In November 2024, Smucker's opened an Uncrustables manufacturing facility in McCalla, Alabama. Around $1.1 billion was invested in the plant. A raspberry variety of Uncrustables was released in 2024.

==Product==
Uncrustables are "pre-made peanut butter and jelly, pocket-like, circular sandwiches" made by The J. M. Smucker Company, according to the Associated Press. The sandwiches are sold frozen and are meant to be defrosted and eaten at room temperature. In 2023, Smucker's launched a variety that lasts for five days in the fridge after thawing, allowing them to appear in convenience-store refrigerators.

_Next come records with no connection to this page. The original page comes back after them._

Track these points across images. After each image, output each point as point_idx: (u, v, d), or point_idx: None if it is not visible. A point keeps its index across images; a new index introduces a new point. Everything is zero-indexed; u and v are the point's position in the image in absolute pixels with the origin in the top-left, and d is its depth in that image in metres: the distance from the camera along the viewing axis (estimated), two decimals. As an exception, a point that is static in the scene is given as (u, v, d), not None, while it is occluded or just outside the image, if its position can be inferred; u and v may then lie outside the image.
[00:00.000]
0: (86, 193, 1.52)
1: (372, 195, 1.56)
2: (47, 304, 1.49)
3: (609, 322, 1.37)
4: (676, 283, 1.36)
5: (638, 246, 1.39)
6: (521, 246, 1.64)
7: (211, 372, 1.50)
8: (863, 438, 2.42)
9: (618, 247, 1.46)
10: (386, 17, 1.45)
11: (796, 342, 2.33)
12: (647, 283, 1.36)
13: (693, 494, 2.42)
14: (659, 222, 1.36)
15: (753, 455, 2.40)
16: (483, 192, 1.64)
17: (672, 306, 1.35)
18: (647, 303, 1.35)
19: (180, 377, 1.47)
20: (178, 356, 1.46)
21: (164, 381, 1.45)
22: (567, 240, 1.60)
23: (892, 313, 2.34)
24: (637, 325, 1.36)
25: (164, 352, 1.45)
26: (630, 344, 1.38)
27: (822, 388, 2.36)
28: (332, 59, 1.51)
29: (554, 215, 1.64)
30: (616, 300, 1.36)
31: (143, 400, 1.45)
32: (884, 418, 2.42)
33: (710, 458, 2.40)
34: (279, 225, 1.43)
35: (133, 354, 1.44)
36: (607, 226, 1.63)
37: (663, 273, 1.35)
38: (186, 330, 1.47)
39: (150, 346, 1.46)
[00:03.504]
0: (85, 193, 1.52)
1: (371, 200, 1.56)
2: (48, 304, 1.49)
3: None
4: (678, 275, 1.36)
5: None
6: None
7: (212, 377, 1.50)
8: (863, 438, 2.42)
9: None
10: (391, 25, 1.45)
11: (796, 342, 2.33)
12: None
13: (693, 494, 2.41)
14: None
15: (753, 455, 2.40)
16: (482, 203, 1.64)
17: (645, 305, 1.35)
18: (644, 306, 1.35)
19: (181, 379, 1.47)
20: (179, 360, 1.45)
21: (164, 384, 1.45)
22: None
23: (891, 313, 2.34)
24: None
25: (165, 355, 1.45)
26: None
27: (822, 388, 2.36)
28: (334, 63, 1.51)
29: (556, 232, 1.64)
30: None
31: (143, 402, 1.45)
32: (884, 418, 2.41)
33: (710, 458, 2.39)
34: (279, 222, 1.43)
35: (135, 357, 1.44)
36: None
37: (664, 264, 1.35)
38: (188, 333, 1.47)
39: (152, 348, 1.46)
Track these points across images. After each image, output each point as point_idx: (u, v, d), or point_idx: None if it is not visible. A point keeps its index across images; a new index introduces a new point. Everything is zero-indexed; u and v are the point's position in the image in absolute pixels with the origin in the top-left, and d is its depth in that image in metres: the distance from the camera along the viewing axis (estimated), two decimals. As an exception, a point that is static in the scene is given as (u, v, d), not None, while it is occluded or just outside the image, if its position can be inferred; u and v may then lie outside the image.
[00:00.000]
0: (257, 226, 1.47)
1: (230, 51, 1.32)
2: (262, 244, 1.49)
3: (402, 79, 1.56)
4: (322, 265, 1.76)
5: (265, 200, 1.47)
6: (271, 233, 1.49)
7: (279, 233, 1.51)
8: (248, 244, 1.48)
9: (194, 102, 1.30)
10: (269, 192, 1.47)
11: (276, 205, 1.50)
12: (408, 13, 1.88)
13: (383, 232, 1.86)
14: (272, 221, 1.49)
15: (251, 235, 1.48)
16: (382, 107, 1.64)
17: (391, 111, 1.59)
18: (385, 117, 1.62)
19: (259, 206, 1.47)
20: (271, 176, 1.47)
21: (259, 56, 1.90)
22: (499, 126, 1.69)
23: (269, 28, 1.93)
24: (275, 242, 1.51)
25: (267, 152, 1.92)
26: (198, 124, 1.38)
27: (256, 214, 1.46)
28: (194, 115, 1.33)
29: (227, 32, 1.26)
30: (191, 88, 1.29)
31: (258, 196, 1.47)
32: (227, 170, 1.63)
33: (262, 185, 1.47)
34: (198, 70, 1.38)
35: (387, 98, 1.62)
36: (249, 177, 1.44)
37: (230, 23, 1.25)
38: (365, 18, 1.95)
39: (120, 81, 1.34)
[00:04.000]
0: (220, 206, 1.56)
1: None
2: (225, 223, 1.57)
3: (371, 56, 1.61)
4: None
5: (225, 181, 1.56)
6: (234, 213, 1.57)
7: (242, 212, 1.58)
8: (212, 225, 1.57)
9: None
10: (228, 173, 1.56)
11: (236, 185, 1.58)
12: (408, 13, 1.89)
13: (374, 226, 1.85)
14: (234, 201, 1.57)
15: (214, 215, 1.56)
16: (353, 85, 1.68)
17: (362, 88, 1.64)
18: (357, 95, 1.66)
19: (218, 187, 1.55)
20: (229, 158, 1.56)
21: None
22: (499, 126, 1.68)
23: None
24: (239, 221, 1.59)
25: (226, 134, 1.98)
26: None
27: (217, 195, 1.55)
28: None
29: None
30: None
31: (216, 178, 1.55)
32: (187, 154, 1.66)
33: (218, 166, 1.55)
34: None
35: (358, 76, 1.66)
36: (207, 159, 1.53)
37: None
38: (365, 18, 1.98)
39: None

According to the Wall Street Journal, they are popular with children but also with adults at work or away from home. Flavors include raspberry, grape, strawberry, and honey, all combined with peanut butter. A variety with only chocolate-flavored hazelnut is also sold. Larger versions of Uncrustables sandwiches are sold in certain markets and contain around 590 calories instead of around 200. The original flavors, grape and strawberry jam, are sold in reduced sugar versions on whole wheat bread.

==Patents==
Patent number 6,004,596 was issued to Smucker's on December 21, 1999, for a "sealed crustless sandwich". Since then, the Uncrustables brand has been involved in several high-profile patent and trademark disputes.

Smucker's began an effort in 2001 to expand its patent to also include manufacturing methods. After the U.S. Patent and Trademark Office denied the request, Smucker's appealed several times. Its bid was rejected in 2005, with patent number 6,004,596 deemed not "novel or non-obvious enough."

Smucker's sent a cease and desist letter to Chubby Snacks for trademark infringement in 2020; Chubby Snacks changed the shape of its crimped sandwiches to clouds as a result. In 2022, Smucker's sent a cease and desist letter to Gallant Tiger's PB&J over its advertising of a round peanut butter and jelly sandwich with a bite out of it. The claim was later dropped. Uncrustables in 2025 sued Trader Joe's for alleged trademark infringement.